US Judge Argues Centra Tech Tokens are Securities
A Southern District Court judge in Florida produced a report arguing why Centra Tech’s ICO tokens should be classed as securities.
Hit with a class-action lawsuit for violating US securities law, several of the Centra Tech team members already currency signals face prosecution by the US Government — having had 91,000 Ether seized from the project’s ICO wallet.
The new report’s findings, however, may see the Floyd Mayweather-backed Centra Tech endure further legal ramifications.
Centra’s (CTR) ICO starts in a few hours. Get yours binary options before they sell out, I got mine https://t.co/nSiCaZ274l pic.twitter.com/dB6wV0EROJ
— Floyd Mayweather (@FloydMayweather) September 18, 2017
Lodged by Chief Magistrate Judge Andrea Simonton, the report summarizes and analyzes the arguments of several plaintiffs — who allege that US securities law was violated during Centra Tech’s $32 million token sale.

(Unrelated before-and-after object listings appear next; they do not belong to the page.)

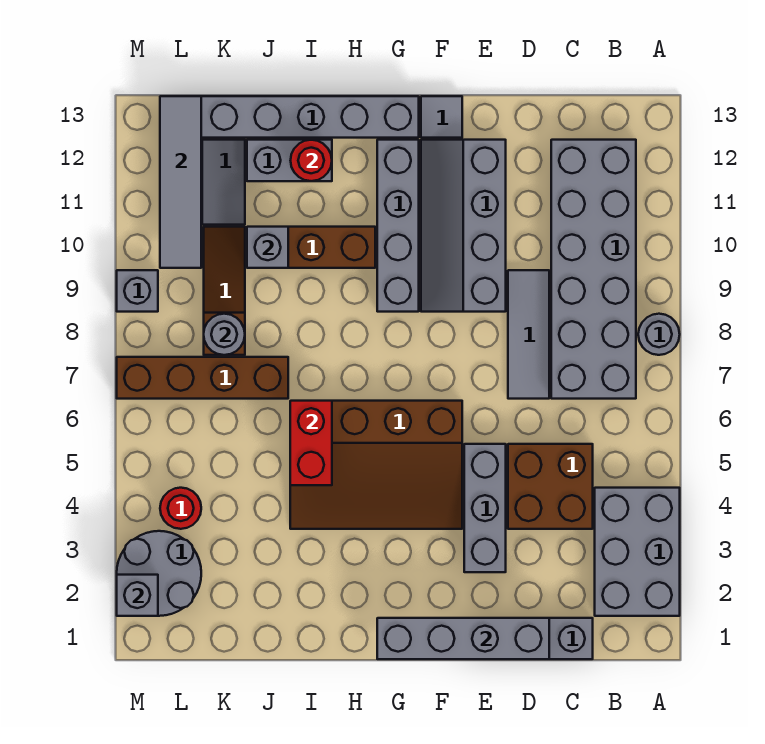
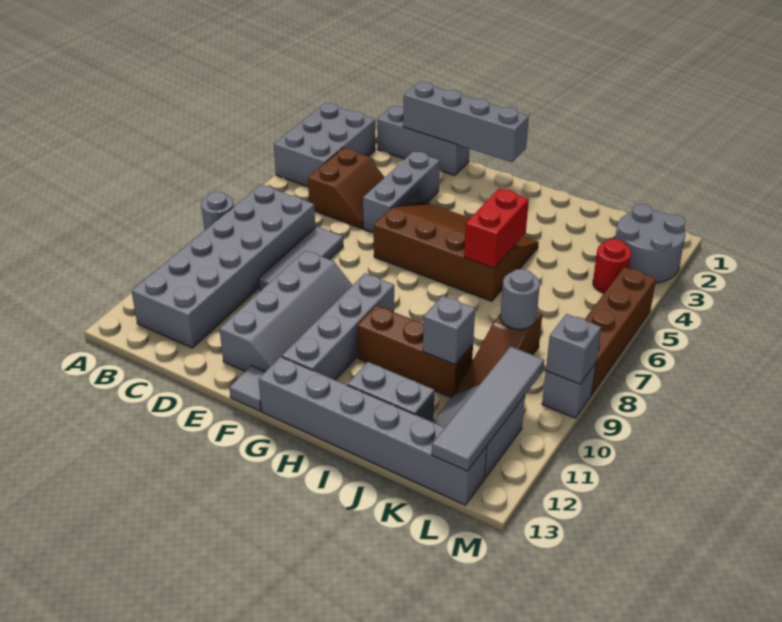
brown brick C4:D5 level 1 -> brown slope C4:D5 level 1 top C
red round brick I12 level 2 -> none
brown brick J7:M7 level 1 -> brown brick M5:M8 level 1
grey brick M2 level 2 -> grey brick M9 level 2

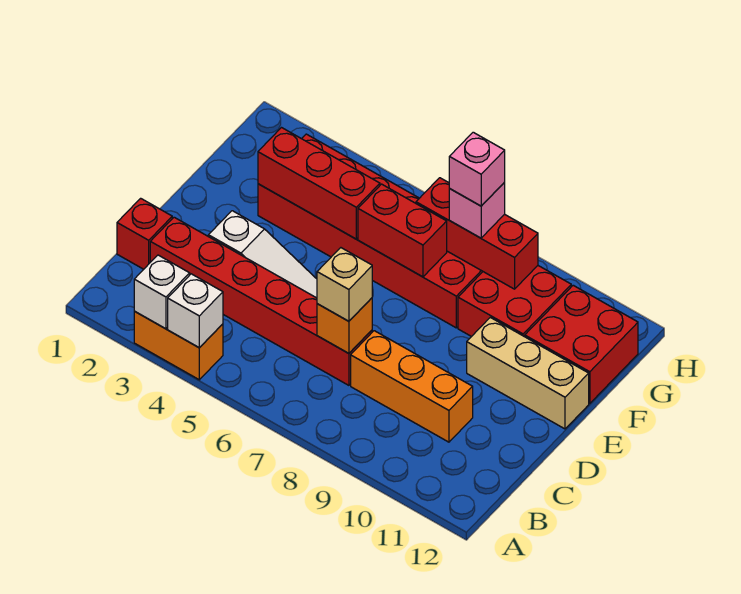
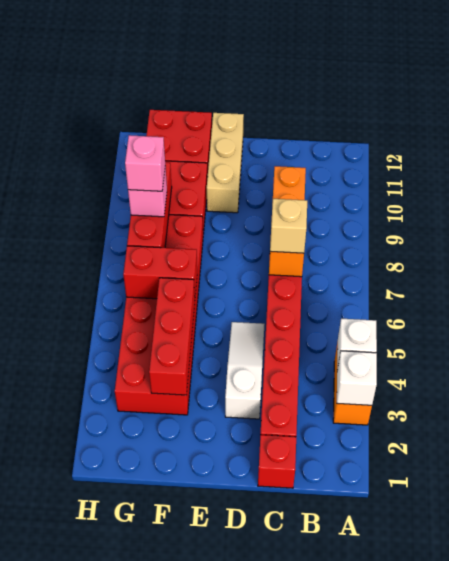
red brick F6:F7 level 2 -> red brick F6:G6 level 2

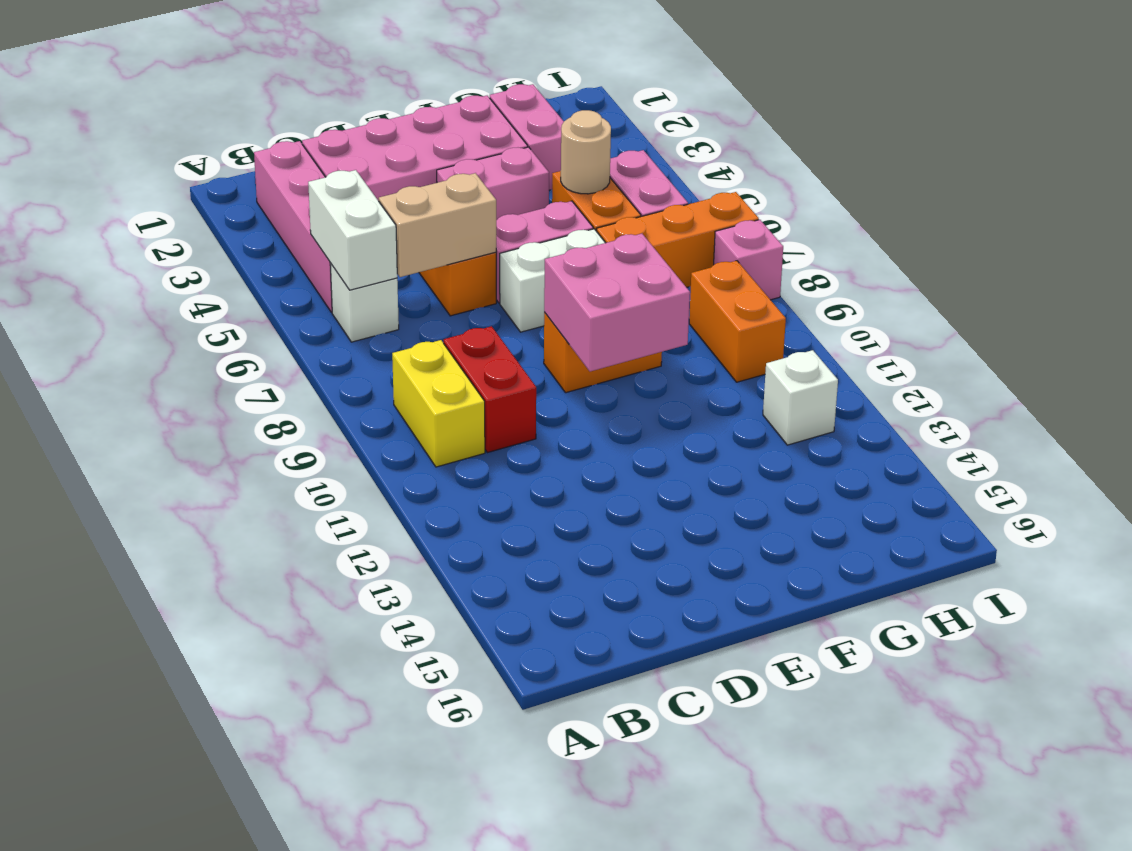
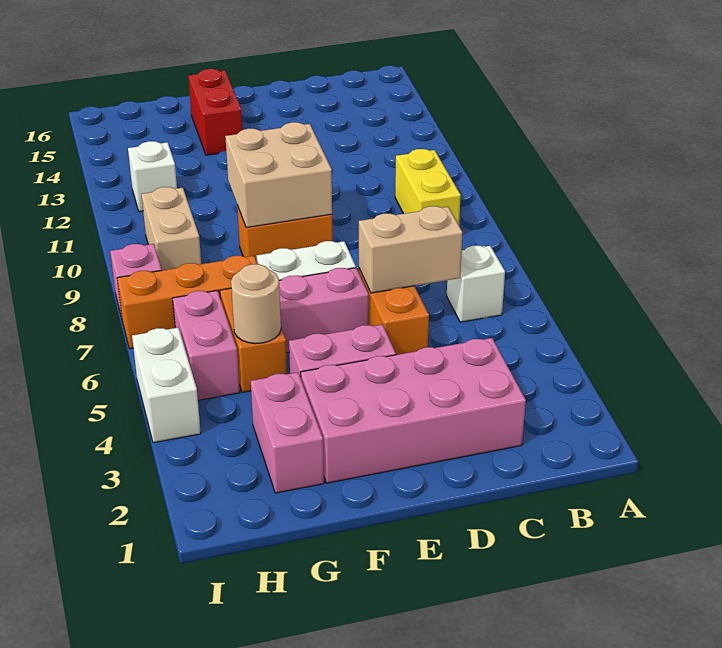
pink brick B2:B5 level 1 -> none
white brick B5:B6 level 2 -> white brick I4:I5 level 1
red brick C9:C10 level 1 -> red brick F14:F15 level 1
pink brick E9:F10 level 2 -> tan brick E9:F10 level 2
orange brick H9:H10 level 1 -> tan brick H9:H10 level 1

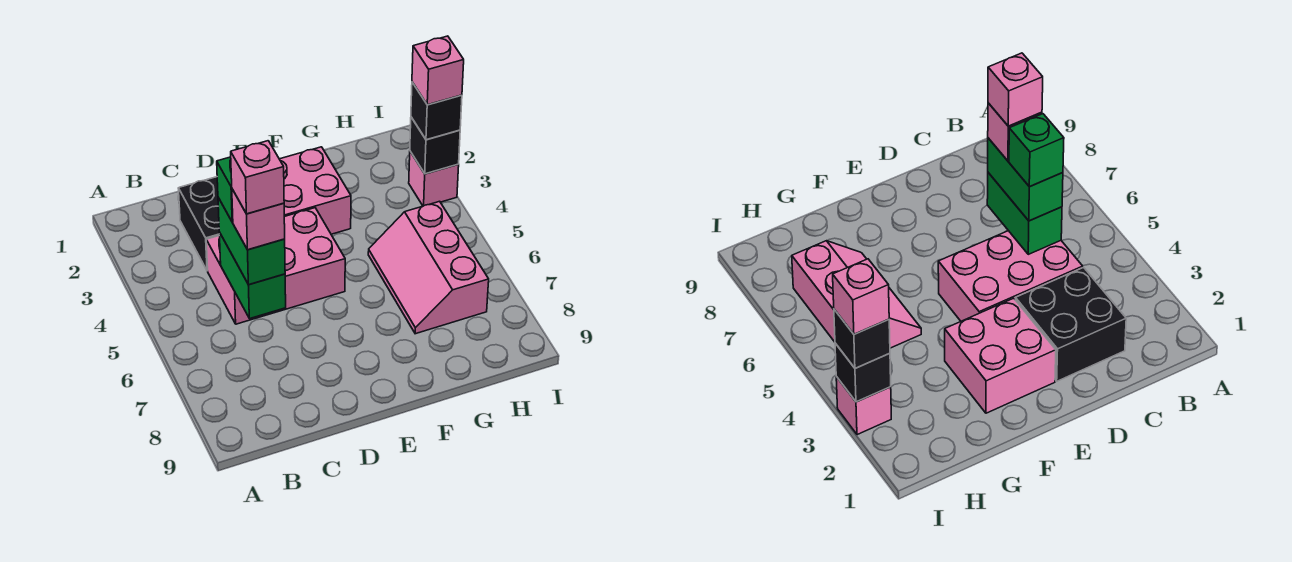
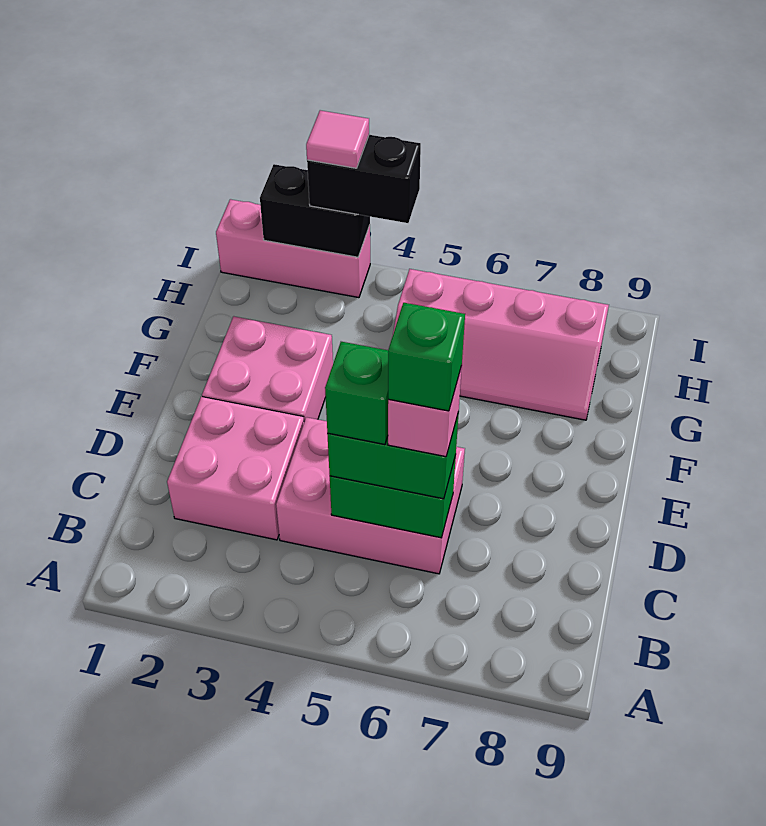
black brick C2:D3 level 1 -> pink brick C2:D3 level 1
pink brick C4:E5 level 1 -> pink brick C4:D6 level 1
pink brick C6 level 5 -> green brick C6 level 5
pink slope G5:H7 level 1 top H -> pink slope G5:H8 level 1 top H
pink brick I3 level 1 -> pink brick I1:I3 level 1
black brick I3 level 2 -> black brick I2:I3 level 2
black brick I3 level 3 -> black brick I3:I4 level 3
pink brick I3 level 4 -> pink tile I3 level 4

According to the report, the legal definition of a security is as follows:
“The definition of security under the Securities Act includes “investment contract(s).” “An offering is an investment contract if there is: (1) an investment of money (2) in a common enterprise, (3) with the expectation of profits to come solely from the efforts of others.”
On the basis of this definition, Simonton asserts that Centra’s tokens fulfilled all three requirements of a security. In essence, she recognizes that the CTR token was purchased as an investment — one that would produce profits or losses for investors based purely on the performance of Centra Tech.
In summary, the report states:
“Therefore, the offering of Centra Tokens was an investment contract under the Securities Act, such that the Defendants sold or offered to sell securities by virtue of the Centra Tech ICO.”
While Centra openly disputed CTR’s status as a security, the team did not defend this argument in court. They have, however, “indicated an intention” to battle this in the future.
The report will carry no legal bearing over similar proceedings. However — as US-based blockchain lawyer Stephen Palley points out — it may be used as a legal writing that aids related arguments.
A more pressing concern may be the outcome of the Centra Tech case itself – which could become the textbook cryptocurrency security argument.